--- START ---

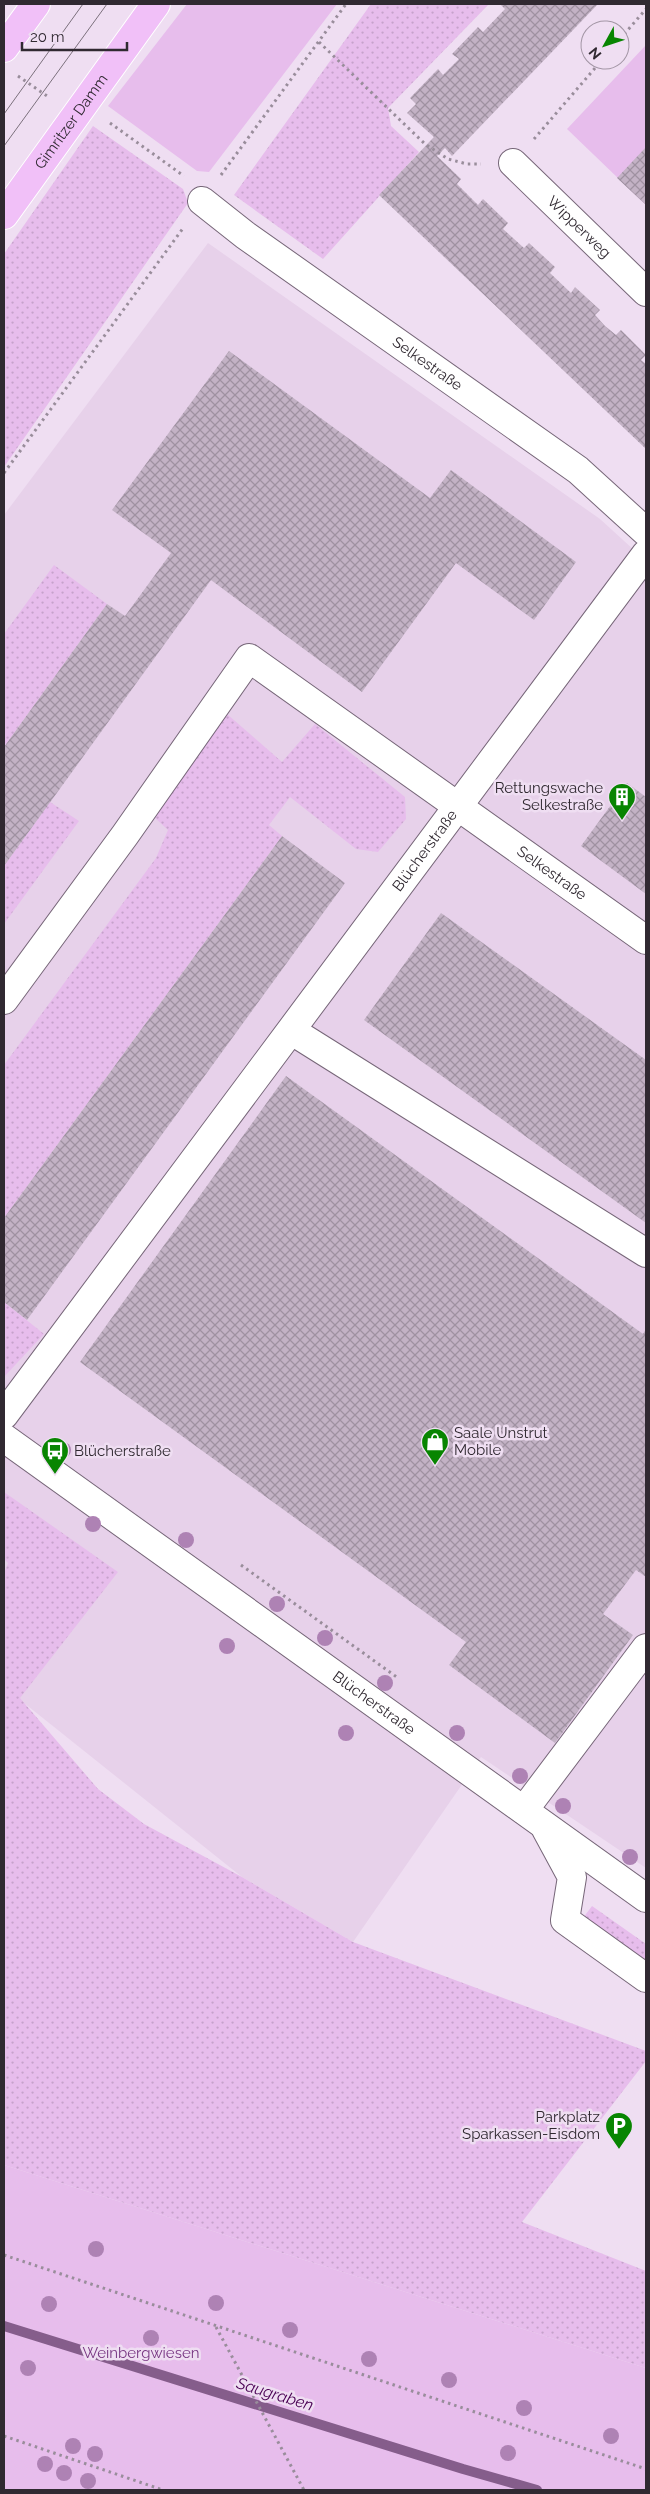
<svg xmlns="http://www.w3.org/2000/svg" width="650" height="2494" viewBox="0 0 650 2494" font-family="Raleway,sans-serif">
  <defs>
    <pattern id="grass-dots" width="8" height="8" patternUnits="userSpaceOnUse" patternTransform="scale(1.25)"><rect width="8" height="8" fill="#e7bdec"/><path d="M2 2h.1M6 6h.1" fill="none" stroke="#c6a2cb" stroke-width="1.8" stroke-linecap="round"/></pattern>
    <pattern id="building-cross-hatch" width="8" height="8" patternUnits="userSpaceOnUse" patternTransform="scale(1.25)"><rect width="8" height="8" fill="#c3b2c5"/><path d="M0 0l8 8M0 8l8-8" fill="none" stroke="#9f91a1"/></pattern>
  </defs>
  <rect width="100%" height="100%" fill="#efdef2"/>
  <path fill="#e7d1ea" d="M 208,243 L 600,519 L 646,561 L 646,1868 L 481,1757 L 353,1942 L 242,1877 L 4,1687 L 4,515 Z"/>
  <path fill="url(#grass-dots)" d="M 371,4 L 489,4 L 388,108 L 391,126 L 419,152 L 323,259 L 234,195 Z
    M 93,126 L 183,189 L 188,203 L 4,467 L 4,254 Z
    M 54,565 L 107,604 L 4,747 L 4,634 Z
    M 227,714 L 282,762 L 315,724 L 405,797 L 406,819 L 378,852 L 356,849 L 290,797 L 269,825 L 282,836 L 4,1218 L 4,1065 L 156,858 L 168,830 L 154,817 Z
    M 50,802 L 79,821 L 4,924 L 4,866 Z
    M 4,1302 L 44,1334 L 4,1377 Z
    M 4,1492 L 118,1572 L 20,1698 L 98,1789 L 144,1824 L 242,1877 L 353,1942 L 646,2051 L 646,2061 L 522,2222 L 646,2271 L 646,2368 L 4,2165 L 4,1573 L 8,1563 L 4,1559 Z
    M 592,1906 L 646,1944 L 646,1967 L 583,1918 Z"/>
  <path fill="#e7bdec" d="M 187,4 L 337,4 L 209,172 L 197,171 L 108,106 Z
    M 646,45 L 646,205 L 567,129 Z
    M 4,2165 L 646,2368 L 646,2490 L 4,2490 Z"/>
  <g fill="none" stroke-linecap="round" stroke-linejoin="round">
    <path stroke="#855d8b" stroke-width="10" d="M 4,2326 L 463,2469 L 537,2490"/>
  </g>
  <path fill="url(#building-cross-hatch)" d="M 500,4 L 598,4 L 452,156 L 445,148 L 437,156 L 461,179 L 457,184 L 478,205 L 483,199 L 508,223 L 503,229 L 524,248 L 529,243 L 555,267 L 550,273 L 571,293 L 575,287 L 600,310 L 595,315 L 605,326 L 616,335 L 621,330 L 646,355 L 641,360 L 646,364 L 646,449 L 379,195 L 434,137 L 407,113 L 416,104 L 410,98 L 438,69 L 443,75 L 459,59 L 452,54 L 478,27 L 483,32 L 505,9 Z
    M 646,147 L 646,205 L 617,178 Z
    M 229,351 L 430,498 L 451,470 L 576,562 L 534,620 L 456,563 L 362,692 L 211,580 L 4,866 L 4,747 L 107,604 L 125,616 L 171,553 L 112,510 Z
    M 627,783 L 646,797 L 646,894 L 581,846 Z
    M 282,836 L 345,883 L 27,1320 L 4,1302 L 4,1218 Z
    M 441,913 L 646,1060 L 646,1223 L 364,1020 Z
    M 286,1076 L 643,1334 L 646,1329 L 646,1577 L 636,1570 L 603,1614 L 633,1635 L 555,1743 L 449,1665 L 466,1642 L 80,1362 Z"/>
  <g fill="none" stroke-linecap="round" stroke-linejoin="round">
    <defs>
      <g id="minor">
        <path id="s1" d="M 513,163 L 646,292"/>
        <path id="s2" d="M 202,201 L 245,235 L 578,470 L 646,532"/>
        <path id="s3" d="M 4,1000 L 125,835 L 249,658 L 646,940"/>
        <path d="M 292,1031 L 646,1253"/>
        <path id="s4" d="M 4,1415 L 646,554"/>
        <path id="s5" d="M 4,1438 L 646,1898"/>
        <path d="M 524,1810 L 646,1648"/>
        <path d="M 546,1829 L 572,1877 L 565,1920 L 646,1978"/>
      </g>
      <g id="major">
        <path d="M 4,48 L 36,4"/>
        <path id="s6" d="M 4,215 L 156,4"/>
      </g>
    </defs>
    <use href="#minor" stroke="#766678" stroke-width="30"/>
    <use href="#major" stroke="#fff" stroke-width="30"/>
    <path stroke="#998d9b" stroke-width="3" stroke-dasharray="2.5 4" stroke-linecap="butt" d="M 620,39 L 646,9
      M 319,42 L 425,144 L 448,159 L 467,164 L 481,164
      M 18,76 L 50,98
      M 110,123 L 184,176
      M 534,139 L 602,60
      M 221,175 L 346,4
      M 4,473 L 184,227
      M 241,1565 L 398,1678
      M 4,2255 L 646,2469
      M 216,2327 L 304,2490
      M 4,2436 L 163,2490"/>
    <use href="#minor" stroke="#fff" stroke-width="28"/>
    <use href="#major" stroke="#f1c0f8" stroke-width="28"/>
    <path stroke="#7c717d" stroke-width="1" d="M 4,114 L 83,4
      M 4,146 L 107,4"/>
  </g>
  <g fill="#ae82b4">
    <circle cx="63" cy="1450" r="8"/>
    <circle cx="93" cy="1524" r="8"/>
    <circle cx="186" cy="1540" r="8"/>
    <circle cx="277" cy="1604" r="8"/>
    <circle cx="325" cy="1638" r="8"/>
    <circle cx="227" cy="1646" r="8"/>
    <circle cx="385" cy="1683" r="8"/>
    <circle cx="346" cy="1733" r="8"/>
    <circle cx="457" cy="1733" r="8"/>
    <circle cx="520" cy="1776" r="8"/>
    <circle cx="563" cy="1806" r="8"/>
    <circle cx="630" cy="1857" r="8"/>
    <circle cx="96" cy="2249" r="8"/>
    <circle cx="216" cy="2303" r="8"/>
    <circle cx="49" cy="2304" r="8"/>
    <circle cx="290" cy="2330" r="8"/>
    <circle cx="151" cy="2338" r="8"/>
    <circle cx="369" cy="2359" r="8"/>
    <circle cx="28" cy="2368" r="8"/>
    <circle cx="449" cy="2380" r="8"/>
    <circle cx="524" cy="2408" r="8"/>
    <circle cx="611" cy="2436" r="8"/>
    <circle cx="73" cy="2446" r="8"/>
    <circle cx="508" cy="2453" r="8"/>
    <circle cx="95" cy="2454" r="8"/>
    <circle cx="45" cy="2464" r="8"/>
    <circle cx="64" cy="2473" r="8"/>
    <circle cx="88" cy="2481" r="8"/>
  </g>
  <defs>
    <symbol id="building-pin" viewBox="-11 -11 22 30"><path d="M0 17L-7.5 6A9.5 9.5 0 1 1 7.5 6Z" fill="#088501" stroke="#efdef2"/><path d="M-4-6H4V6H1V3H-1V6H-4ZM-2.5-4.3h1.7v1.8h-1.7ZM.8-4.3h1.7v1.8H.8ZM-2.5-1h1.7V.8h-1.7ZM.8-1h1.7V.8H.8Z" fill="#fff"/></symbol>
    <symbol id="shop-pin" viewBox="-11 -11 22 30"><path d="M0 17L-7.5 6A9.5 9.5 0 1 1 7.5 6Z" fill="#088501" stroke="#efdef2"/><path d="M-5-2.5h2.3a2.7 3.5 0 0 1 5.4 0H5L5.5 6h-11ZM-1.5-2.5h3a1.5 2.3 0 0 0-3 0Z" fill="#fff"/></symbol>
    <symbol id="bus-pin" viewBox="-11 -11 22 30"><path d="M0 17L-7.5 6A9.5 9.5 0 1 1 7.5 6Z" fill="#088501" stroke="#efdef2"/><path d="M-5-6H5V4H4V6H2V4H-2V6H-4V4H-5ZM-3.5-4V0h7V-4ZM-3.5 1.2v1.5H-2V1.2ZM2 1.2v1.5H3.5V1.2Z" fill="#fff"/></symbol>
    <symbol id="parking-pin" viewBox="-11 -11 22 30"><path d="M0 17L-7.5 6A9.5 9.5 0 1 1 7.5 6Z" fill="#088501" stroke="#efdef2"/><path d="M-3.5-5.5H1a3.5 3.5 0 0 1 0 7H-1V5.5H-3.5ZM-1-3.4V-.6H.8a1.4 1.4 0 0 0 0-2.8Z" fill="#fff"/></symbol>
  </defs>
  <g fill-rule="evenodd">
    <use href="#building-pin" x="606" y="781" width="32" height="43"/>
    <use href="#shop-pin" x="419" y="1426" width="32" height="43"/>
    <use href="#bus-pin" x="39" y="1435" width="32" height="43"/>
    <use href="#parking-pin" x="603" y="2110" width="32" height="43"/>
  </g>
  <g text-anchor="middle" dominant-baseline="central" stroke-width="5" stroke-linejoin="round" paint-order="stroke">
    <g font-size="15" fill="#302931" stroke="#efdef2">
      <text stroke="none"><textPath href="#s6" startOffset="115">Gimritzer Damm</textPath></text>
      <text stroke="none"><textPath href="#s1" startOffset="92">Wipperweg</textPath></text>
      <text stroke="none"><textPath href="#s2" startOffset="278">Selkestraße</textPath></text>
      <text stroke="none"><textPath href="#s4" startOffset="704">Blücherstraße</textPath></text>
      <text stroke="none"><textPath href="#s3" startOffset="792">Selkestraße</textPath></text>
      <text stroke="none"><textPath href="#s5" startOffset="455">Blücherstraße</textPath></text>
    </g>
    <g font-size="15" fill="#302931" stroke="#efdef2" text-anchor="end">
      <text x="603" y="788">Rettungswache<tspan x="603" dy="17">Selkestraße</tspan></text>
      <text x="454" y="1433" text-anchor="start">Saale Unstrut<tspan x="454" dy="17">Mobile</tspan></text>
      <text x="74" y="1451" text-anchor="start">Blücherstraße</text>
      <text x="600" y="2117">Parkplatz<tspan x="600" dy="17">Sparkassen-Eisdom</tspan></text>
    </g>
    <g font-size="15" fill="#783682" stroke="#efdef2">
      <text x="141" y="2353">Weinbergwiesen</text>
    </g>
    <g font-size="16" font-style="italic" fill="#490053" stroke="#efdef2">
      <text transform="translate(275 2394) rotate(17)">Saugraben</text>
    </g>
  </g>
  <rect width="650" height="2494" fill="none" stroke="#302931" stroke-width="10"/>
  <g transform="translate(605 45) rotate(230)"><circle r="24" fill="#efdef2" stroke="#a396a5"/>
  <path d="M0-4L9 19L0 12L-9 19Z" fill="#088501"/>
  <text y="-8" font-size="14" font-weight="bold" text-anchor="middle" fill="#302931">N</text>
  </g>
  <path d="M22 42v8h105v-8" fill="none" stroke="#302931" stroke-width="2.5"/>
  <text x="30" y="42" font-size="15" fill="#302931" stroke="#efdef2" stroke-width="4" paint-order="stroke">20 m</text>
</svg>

--- END ---

* What is needed *
Using the word "middle" as the filter, copy each matching line from the material.

* Your response *
  <g text-anchor="middle" dominant-baseline="central" stroke-width="5" stroke-linejoin="round" paint-order="stroke">
  <text y="-8" font-size="14" font-weight="bold" text-anchor="middle" fill="#302931">N</text>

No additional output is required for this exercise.